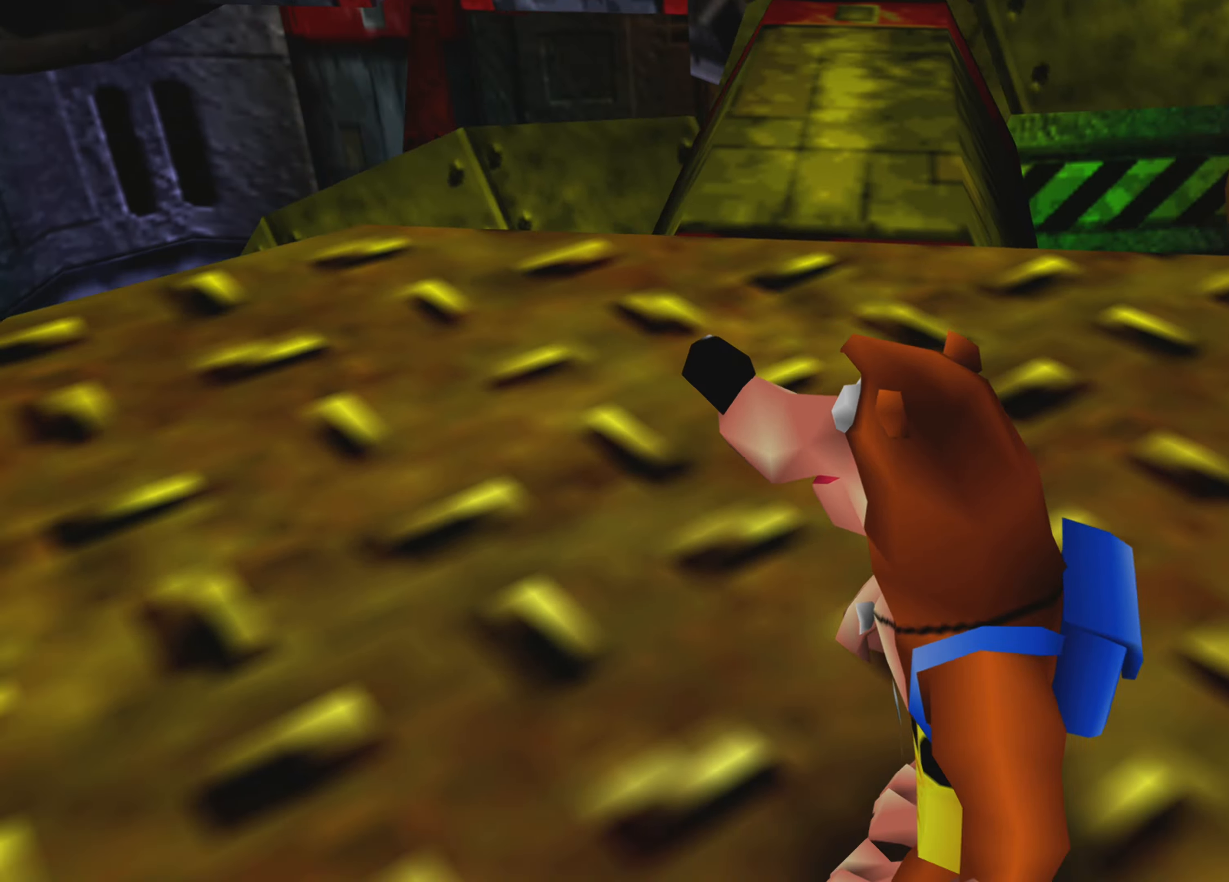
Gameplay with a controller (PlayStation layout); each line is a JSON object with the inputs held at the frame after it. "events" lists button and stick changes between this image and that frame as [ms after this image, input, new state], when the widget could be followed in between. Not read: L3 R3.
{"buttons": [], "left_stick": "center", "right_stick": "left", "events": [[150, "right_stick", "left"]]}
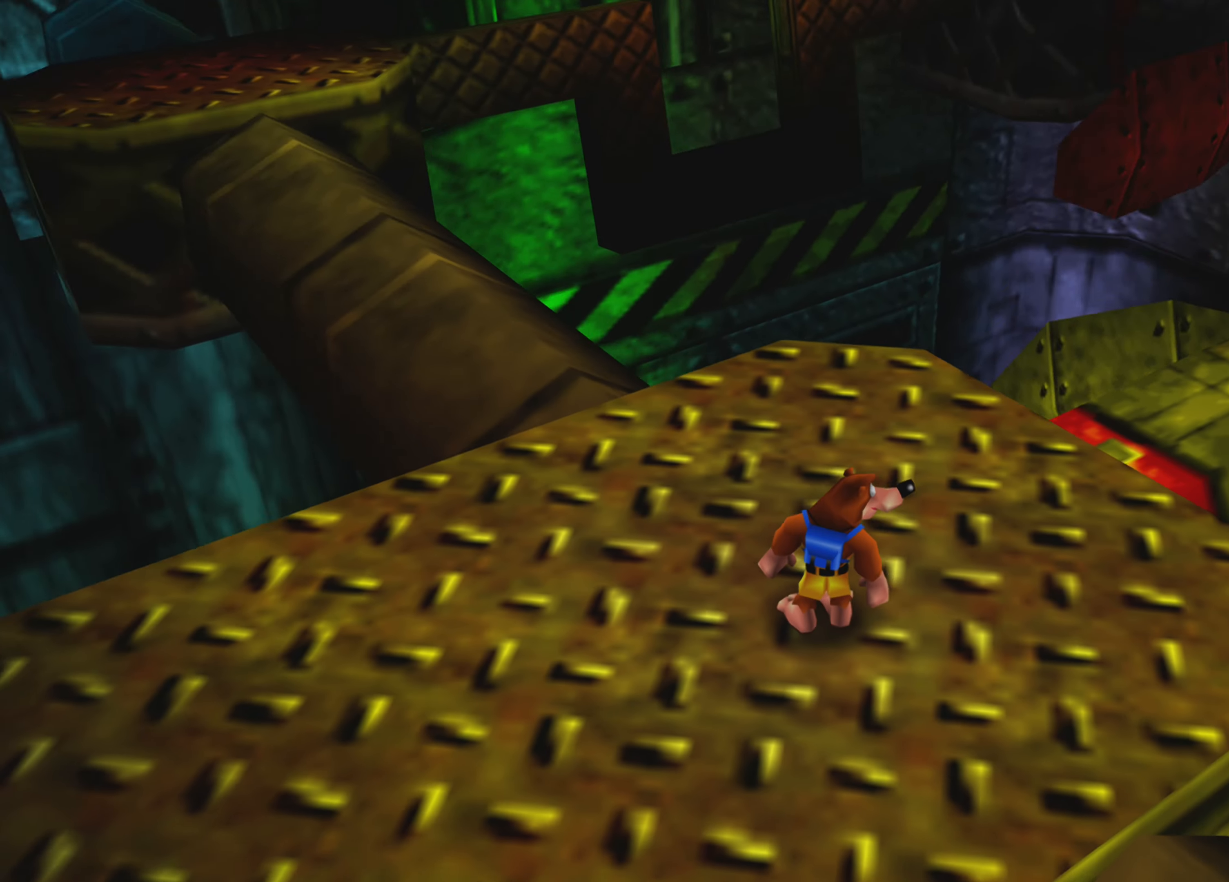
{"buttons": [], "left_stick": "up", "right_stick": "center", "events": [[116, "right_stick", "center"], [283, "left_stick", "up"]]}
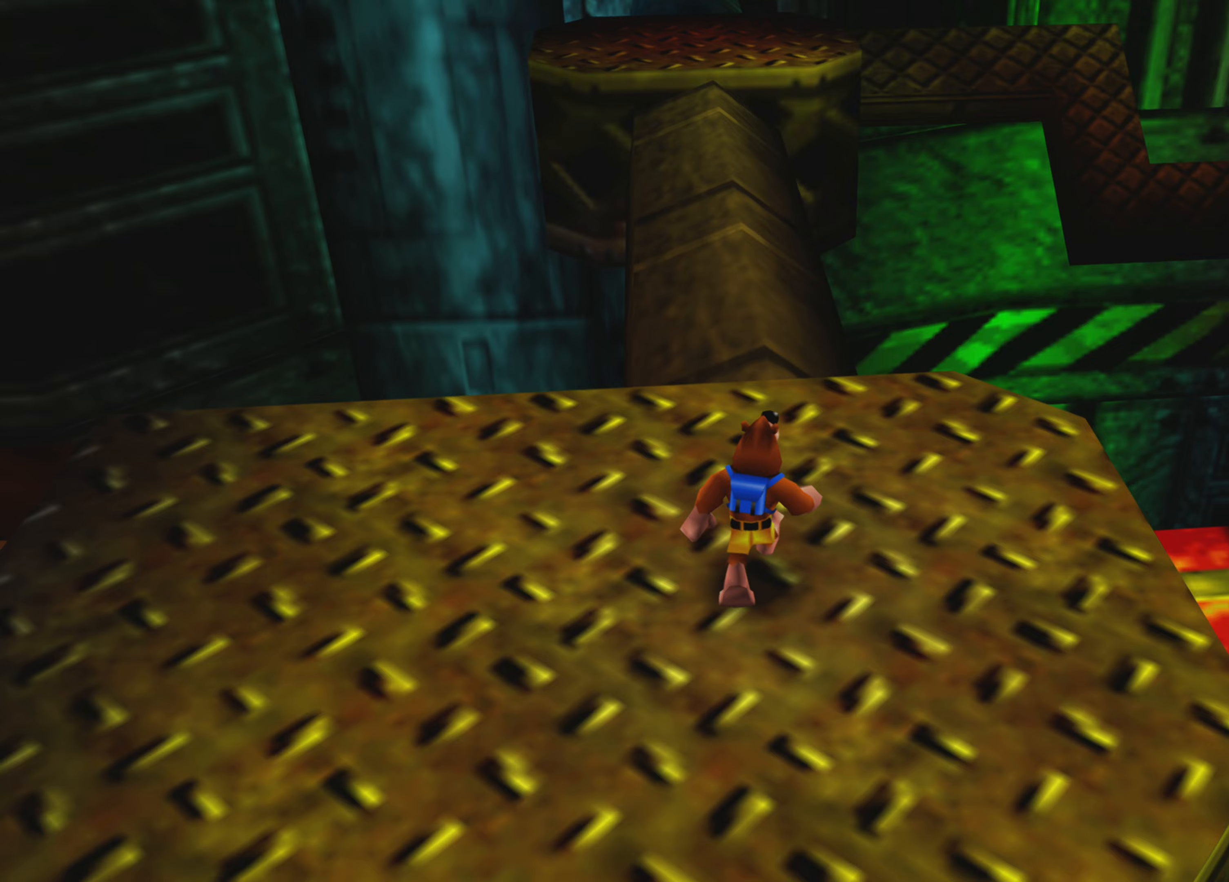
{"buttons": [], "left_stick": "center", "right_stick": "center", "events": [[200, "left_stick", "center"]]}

*Exercise brief*. Exclude all images and return the listing word for word.

*Solution*.
Gameplay with a controller (PlayStation layout); each line is a JSON object with the inputs held at the frame after it. "events" lists button and stick changes between this image and that frame as [ms after this image, input, new state], when the widget could be followed in between. Not read: L3 R3.
{"buttons": [], "left_stick": "center", "right_stick": "left", "events": [[150, "right_stick", "left"]]}
{"buttons": [], "left_stick": "up", "right_stick": "center", "events": [[116, "right_stick", "center"], [283, "left_stick", "up"]]}
{"buttons": [], "left_stick": "center", "right_stick": "center", "events": [[200, "left_stick", "center"]]}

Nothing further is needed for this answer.